Please bear in mind that when I made the "Romeo and Juliest-esque" comment, I was being very sarcastic. It came to me because the reality of the relationship you have with her is so non-romantic/innocent, but the way you "hold" it has a mythical romance flavor. The dichotomy between reality and fantasy was interesting to me.
As I read your R&J tale above, I kept thinking about 'Of Human Bondage" - a novel by Somerset Maughn. Do you know that book? (don't cheat and see the movie, grin....it's certainly good, but doesn't tap into the darker psychological stuff that Maughn seems to understand too well).
Anyway, to make a VERY long story VERY VERY short, the main character is a screwed up young man with a leg/foot handicap - a cripple (in more than body). And his obsessive "love" for a cold and unloving beautiful woman is the thrust of it. It's about his using her as a kind of fetish - a secret meaning she holds for him, that really has nothing to do with WHO she is or how she treats him. The more she abuses him, misuses him, the less he can see the reality. The more he clings to the fetishized lust (for her as Object, for her as a redemption of him in some thwarted way). They are not having a relationship - but each "having" something inside their own minds that serves to prevent intimacy - using one another as "props" to enact a kind of self-definition.
One thing we dp/obsessive/narcissistic types are veryyyy good at is compartmentalizing. We are able to live the majority of our lives in one mode of self, and then keep "secret" holding pens for our wilder emotions. Some guys see hookers, or fantasy sex workers and play out secret parts of themselves that never see the light of day. Some guys have secret homosexual liaisons, daliances on business trips that are so sordid their family/friends would literally not believe it was them. Some men do it in isolation, with porn or phone lines.
It's a symptom of a split in the ego. And the result is that we CANNOT feel much in real life, but feel TOO much in our secret caves. Nowhere in any of that do real people count for much. We are "using" pieces of reality (such as other people) to fuel some private scenerio we don't even understand. But we go to like moths to a flame.

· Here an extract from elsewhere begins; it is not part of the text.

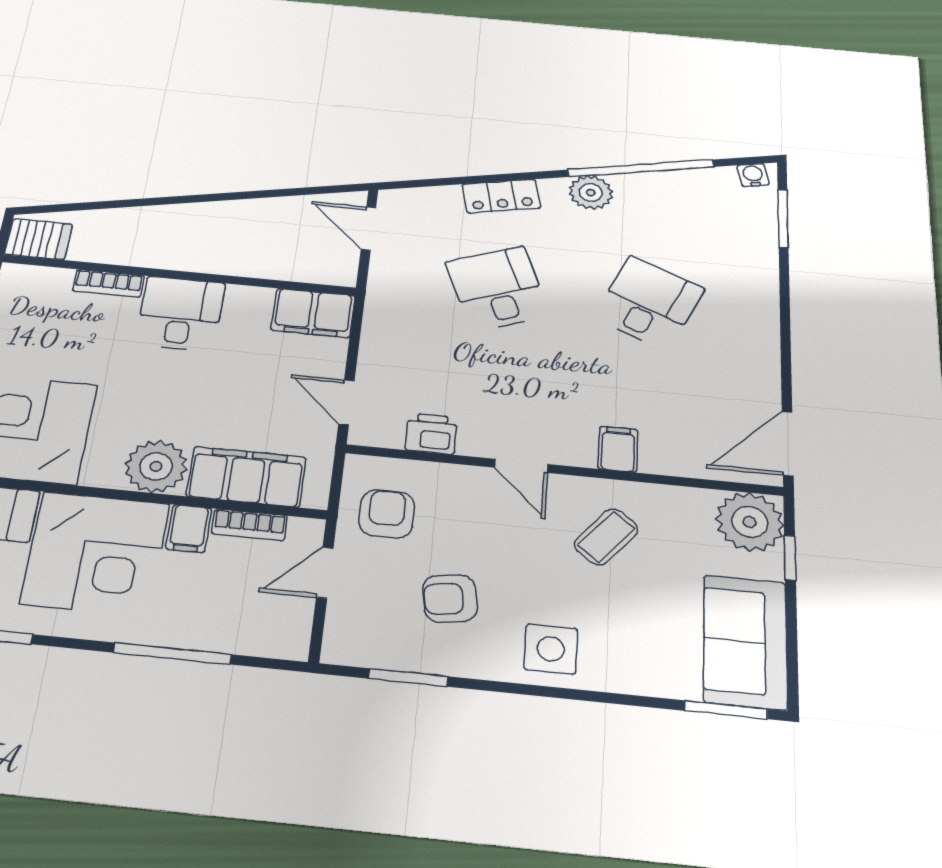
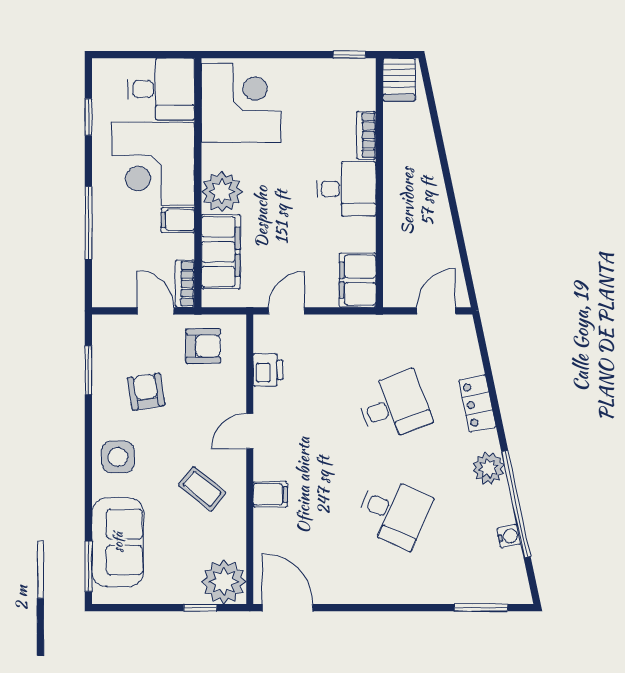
water cooler: (753, 175) -> (509, 536), moved
bookcase: (249, 525) -> (185, 284), moved
sofa: (745, 642) -> (118, 542), moved, turned 90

We go to it as if we need a "fix."
One reason we are so hard to treat, if not impossible, is that we don't want to integrate ourselves even in the therapy sessions - we want to talk ONLY about the fantasy life, or only about day to day reality. And never the twain shall meet. We cannot imagine having a disucssion with a shrink about the "ex" (in your case) and being open to talking about feelings for the wife, for the children, for one's self in other areas. We keep our worlds separate. We keep our Self(ves) separate. And the harder the shrink tries to get us to bring it all into one large sandbox and explore it - the more we say "this has nothing to do with my marriage, family, etc...you don't get it. I need to just look at me and this girl - THAT is where some answer lies.."
I am NOT judging. And I think you know that. I couldn't care less what some internet friend does regarding fidelity, grin....I'm just saying that the way you comparmentalize key pieces of yourself off from the rest of you is VERY connected to your dp, and why you're probably a veryyyy hard therapy patient to make a dent in. grin
A great line from a psychoanalyst regarding narcissistic disturbances is this: "they want to do treatment and they want advice, and help. But they want to do it all on their own terms."
All that said, my friend, I enjoyed your tale - you're a good writer. you are.